Even in the United States everyone talks about the University of Tasmania and the geology program here, particularly the postgraduate program.
“My research is looking at how we can better extract minerals from the earth. I’m looking at images that we collected from automated rock scanning systems and seeing how we can determine what the integrity of the rock is.
We’re coming up with methods that allow mining companies to predict rock behaviour in what can be an unpredictable mining environment.
“Part of my PhD is looking at how the rock is broken and the different fractures. Looking at the different minerals that are present in a rock tells us how it’s going to behave when it’s extracted, so miners know ahead of time what they’re actually dealing with.
“We can help them build models that will predict exactly how this rock is going to behave when you put it through a processing environment.
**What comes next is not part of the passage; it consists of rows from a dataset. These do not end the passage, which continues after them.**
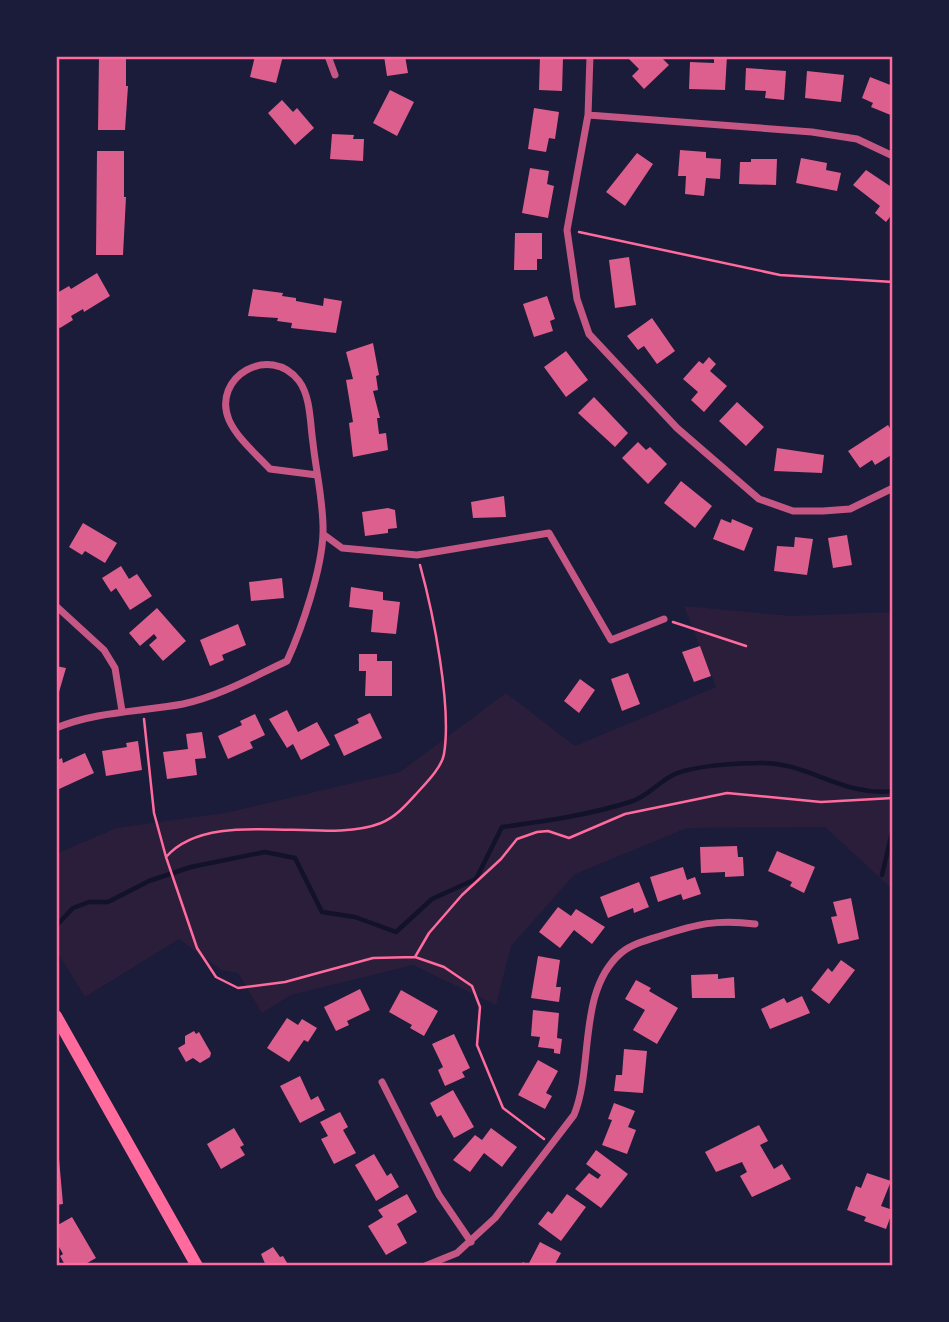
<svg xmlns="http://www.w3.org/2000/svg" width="949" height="1322" font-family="Figtree,sans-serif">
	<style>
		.green { fill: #2a1e3b }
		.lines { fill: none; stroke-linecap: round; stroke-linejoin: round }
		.stream { stroke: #12122b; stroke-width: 4.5 }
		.building { fill: #dd5f8e }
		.path { stroke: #ff6b9d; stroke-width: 2.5 }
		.minor { stroke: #c65784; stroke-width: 7 }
		.secondary { stroke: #ff6b9d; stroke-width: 12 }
		.neatline { fill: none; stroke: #ff6b9d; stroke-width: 2.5 }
	</style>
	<rect width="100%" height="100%" fill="#1b1b3a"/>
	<path class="green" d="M684,606L790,616L893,612V890L825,827L687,828L575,874L511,946L496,1005L413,965L291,995L262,1013L238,973L221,970L179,939L85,997L56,950V854L116,828L225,813L400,772L506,693L575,746L716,687Z"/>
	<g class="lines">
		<path class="stream" d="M882,875L893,828
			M56,926L73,908L89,902H108L149,881L191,867L265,852L295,858L322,912L355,917L396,932L432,899L476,879L502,827C546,821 590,815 633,801C649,795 659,782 673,775C690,766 738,763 758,763C808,761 841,797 893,791"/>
	</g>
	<path class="building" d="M99,56H126V86H128L125,130H98Z
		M255,56H283L276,83L250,77Z
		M384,56H405L408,73L387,76Z
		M540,56L563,58L562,91L539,90Z
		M626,56H660L669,65L644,89L632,76L639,69Z
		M714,56H727L725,90L689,89L690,62L714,63Z
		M746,68L786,71L784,100L765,98L766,91L745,90Z
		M807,71L844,75L841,102L805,98Z
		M870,77L893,86V116L871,107L873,103L862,98Z
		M390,90L414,102L397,136L373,123Z
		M282,100L293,112L297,108L314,128L295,145L268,113Z
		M534,108L559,112L555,139L549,138L546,152L528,149Z
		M332,134L354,135L353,139H364L363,161L330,159Z
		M680,150L706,152V158L721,159L720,179L706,178L704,196L685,194L686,176H678Z
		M97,151H124V197H126L123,255H96Z
		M637,153L653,164L625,206L606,192Z
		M801,158L827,163L826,170L841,173L837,191L796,183Z
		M751,159H777L776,185L739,184L740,162H751Z
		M530,168L549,171L547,184L554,186L548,218L522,213Z
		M866,170L893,188V213L886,222L875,213L880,206L853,185Z
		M515,233H542V259H537V270H514Z
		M629,257L636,305L615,308L609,260Z
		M97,273L110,296L84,312L83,309L71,316L73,320L60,328L56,326L57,293L69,286L71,289Z
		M253,289L283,293L282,296L296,298V301L323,306L324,298L342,301L336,333L291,328L292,323L277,321L278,318L248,316Z
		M547,296L555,319L550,321L553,331L534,337L523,304Z
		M652,318L675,351L657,364L644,346L638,350L627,336Z
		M373,343L379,375L376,376L378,390L373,391L380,418H377L379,434L386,433L388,450L353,457L349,423L353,422L346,380L353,379L346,352Z
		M566,351L588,380L566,397L544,367Z
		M709,357L716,364L710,371L727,386L704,412L691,400L698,392L683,379L699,361L703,364Z
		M594,397L628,433L615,447L578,413Z
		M737,402L764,427L746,446L719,421Z
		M888,425L893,433V454L875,465L872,460L860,468L848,451Z
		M638,442L646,450L650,447L667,464L648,484L622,458Z
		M777,448L824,455L822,473L774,471Z
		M681,481L712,506L695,528L664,503Z
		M504,496L506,517L473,518L471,502Z
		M388,508L395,510L397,528L388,529V533L365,536L362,512Z
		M721,519L731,523L732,519L753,528L744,551L713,539Z
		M83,523L117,543L105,563L85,551L82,555L69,547Z
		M847,535L852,565L833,568L828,538Z
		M795,537L813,539L807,575L774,571L777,546L794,547Z
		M121,566L129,579L137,574L152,596L130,610L116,588L111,592L102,578Z
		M282,578L284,598L251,601L249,582Z
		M351,587L383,592V600L400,602L396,634L371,632L373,610L349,607Z
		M157,608L186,641L163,661L149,645L157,638L154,634L140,646L129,633Z
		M238,624L246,645L222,655L224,660L210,666L200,640Z
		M700,646L711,676L694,682L682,652Z
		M359,654H377V661H392V696H365L366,671H359Z
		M56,666L66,668L59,692L56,691Z
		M628,673L640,704L622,711L611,679Z
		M580,679L595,690L579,713L564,701Z
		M287,710L298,732L317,722L330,745L301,760L293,744L287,748L269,719Z
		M370,713L382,738L344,756L334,735L359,723L357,719Z
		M255,714L265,735L250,742L253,748L228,759L218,736L242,725L240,721Z
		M202,732L206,758L195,759L197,775L167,779L163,752L188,749L186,734Z
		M138,741L142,770L106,776L102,751L127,747L126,743Z
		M85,753L94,773L57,790L56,761L62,758L63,763Z
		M737,846L738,857H743L744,876L725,877V872L701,873L700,847Z
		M777,851L815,867L804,893L790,886L792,882L768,871Z
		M683,867L687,880L695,877L701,894L683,900L681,894L658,902L650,877Z
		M639,882L649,907L634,913L633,908L608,918L600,897Z
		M851,898L859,939L838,944L831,917L837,916L833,902Z
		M558,907L571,916L576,909L605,927L592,944L574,930L560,948L539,932Z
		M538,956L560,960L556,987H561L559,1002L531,998Z
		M841,960L855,970L829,1004L811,990L828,968L832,972Z
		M718,974V979L734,977L735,998H692L691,975Z
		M636,980L651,988L649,991L678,1008L657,1044L633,1030L645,1010L625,999Z
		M360,989L370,1010L347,1021L349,1025L336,1031L324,1007Z
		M401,990L438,1011L424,1036L410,1028L412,1025L389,1012Z
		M802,996L810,1013L770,1029L761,1009L784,998L787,1003Z
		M533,1010L559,1013L557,1038L562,1039L560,1054L554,1053V1049L538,1047L540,1037L531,1036Z
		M287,1018L298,1025L302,1019L317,1028L308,1042L304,1040L289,1062L267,1048Z
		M194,1031L196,1034L199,1032L211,1053L210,1057L200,1063L193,1058L186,1062L178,1048L185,1044V1036Z
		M454,1034L470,1068L462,1072L465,1077L445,1086L438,1070L443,1067L432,1044Z
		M624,1049L647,1051L643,1093L614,1091L616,1075H622Z
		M538,1060L558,1071L546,1093L552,1096L545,1109L518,1095Z
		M300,1076L311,1100L318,1096L325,1110L300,1123L280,1086Z
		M453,1090L474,1127L454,1138L441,1115L437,1117L430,1103Z
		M614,1103L635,1111L628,1127L636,1130L627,1154L602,1145L612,1120L608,1119Z
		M340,1112L348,1127L343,1130L356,1153L334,1164L321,1139L328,1136L320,1122Z
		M759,1125L768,1141L760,1145L774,1169L782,1164L791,1179L752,1197L740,1176L747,1172L742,1162L716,1172L705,1152Z
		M234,1128L244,1145L240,1147L245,1155L221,1169L207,1144Z
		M491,1128L517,1147L502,1167L484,1153L470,1172L453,1160L475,1135L482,1140Z
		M596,1150L628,1174L601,1208L575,1189L589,1173L598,1179L601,1175L586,1164Z
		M374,1154L387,1176L391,1173L399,1187L376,1201L355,1165Z
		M56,1159H59L63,1204L56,1205Z
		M867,1173L891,1181L881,1206L893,1210L886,1229L864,1221L866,1217L847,1210L856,1186L861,1188Z
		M407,1194L417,1212L397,1224L407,1243L386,1255L368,1226L383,1217L378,1210Z
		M567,1194L586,1207L561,1241L538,1224L548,1211L552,1214Z
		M72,1217L96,1258L82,1266L65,1265L60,1256L63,1254L59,1247L56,1249V1226Z
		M540,1242L561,1253L554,1266H521L523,1262L528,1265Z
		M273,1247L280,1257L283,1256L289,1266H266L261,1254Z"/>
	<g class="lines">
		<path class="path" d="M579,232L780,275L893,282
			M673,622L746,646
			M144,719L154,813L166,857L197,948L216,977L238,988L285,982L373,958L415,957L444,967L472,986L480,1007L477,1045L503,1108L544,1139
			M166,857C211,805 325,846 381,823C396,817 407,804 417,793C426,783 442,767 444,754C452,706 433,612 420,565
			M415,957L429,933L462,895L501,859L517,839L537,832L548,831L569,838L625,814L727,793L821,802L893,798"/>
		<path class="minor" d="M328,56L335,75
			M590,56L588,115L567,230L577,299L589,334L677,428L759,499L793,511H823L850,509L893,488
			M588,115L812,132L857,139L893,156
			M323,534L342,548L417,555L549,533L611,640L664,619
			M56,606L104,650L115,668L122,711
			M56,728C97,711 140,712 183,704C220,696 253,677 287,661C302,628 322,569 323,533C324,504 316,472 313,443C310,424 311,397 299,381C270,343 211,377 229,420C237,438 256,454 270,469L317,475
			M382,1082L439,1195L471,1242
			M425,1266L457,1253L495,1218L574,1115C594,1066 577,991 621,953C632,944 647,940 660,936C697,924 717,919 755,924"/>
		<path class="secondary" d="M56,1016L197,1266"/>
	</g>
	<rect width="949" height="1322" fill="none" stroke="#1b1b3a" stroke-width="116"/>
	<rect x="58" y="58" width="833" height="1206" class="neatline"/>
</svg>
If we can apply these technologies and these ideas and models that we’re coming up with, and make them as efficient and safe as possible, it will assist with getting the most out of our mining, with the smallest impact that we can manage.
Cassady said there’s lots of different ways that we can look at mineralogy, the study of minerals’ make up.
“One is using the scanning electron microscope which we have here at the Central Science Laboratory at the University. That allows us to actually look at individual minerals within a rock and determine what the basic chemistry of those minerals are.
“So if we can actually look at an image of a particular mineral, we can really understand from a mining processing sense, when we crush the rock and we go to extract the minerals that we’re interested in, how the rock is going to behave,” she said.
Cassady said it has been a 'really fantastic opportunity' to collaborate not only with University researchers but also with external industry people on the project.
“My dad was a geologist and used to follow him around the desert in New Mexico looking for rocks.
He actually ran into someone that he knew from my hometown and they asked what I was up to and he said, ‘she’s at CODES.’ And they said, ‘I know CODES, that’s in Tasmania!’ So it really does have an international reputation.
Cassady's research is part of the ARC Industrial Transformation Research Hub for Transforming the Mining Value Chain (TMVC). The TMVC is funded by the Australia Research Council (ARC), AMIRA International, Newcrest Mining, BHP Billiton & Corescan (Partner Organisations), Laurin Technic & RWTH Aachen University (Other Organisations) and various other Additional Funder Organisations.